START Task inputs

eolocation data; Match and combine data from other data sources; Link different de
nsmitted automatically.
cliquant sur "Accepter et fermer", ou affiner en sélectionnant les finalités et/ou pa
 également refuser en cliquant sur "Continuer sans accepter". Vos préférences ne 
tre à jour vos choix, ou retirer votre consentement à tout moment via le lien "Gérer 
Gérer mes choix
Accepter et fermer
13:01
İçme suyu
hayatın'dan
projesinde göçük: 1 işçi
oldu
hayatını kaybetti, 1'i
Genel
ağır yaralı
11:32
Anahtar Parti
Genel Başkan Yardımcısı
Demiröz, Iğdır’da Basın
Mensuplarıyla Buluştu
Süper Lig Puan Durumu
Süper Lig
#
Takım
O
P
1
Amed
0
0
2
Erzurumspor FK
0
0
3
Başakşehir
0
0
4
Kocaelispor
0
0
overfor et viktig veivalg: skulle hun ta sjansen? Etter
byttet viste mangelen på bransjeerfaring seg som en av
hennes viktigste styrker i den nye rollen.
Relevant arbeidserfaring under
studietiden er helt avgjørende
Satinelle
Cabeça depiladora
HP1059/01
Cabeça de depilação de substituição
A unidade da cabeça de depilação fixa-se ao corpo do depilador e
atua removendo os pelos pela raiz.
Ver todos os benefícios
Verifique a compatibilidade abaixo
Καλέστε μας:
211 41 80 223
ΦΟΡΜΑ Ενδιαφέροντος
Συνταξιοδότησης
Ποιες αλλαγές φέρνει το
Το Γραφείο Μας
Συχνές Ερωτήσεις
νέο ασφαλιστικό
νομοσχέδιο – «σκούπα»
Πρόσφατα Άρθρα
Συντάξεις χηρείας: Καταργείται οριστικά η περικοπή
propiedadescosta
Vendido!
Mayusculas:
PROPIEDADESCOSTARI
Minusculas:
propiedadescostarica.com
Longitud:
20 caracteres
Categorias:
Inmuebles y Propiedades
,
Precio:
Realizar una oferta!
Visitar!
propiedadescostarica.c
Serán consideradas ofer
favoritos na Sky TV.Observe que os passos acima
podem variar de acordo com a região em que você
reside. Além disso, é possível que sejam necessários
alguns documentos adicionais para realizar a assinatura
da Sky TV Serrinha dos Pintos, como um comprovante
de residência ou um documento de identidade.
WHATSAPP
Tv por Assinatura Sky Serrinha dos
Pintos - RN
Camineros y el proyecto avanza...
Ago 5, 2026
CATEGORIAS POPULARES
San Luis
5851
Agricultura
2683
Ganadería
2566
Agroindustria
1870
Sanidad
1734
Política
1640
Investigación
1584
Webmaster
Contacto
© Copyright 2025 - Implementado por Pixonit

END Task inputs
START Task inputs

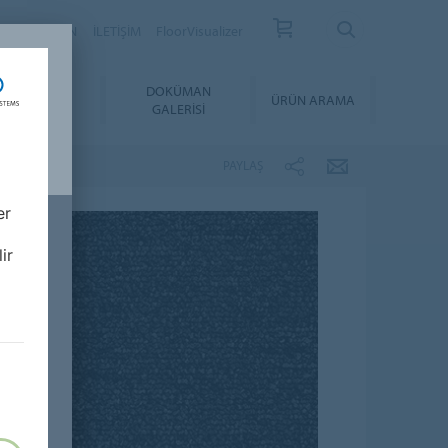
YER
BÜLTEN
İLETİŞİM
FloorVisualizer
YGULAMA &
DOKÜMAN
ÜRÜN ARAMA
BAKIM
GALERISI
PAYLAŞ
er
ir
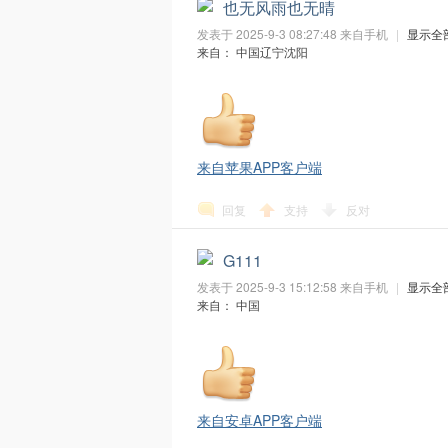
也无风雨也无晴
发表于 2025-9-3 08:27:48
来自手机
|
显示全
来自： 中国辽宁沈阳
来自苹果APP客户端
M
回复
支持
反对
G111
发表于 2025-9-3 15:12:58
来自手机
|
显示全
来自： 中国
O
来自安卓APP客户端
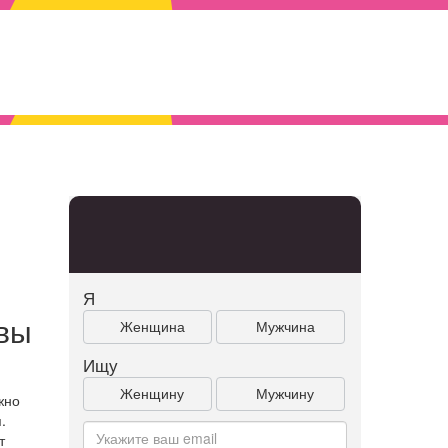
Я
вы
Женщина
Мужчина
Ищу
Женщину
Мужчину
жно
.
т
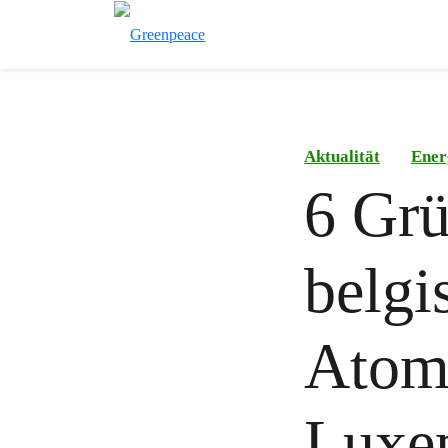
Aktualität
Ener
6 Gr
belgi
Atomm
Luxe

END Task inputs

Your goal:
Go through the records above. Copy each line in which the string "Gérer" appears.

Solved problem:
tre à jour vos choix, ou retirer votre consentement à tout moment via le lien "Gérer 
Gérer mes choix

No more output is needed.